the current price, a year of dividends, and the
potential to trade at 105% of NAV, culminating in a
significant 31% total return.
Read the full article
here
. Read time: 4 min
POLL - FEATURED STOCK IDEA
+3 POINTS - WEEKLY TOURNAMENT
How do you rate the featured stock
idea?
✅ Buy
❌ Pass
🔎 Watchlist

________________________

### [Work required]
Retype the records above exactly, so that no line differs from its source.

### [Finished task]
the current price, a year of dividends, and the
potential to trade at 105% of NAV, culminating in a
significant 31% total return.
Read the full article
here
. Read time: 4 min
POLL - FEATURED STOCK IDEA
+3 POINTS - WEEKLY TOURNAMENT
How do you rate the featured stock
idea?
✅ Buy
❌ Pass
🔎 Watchlist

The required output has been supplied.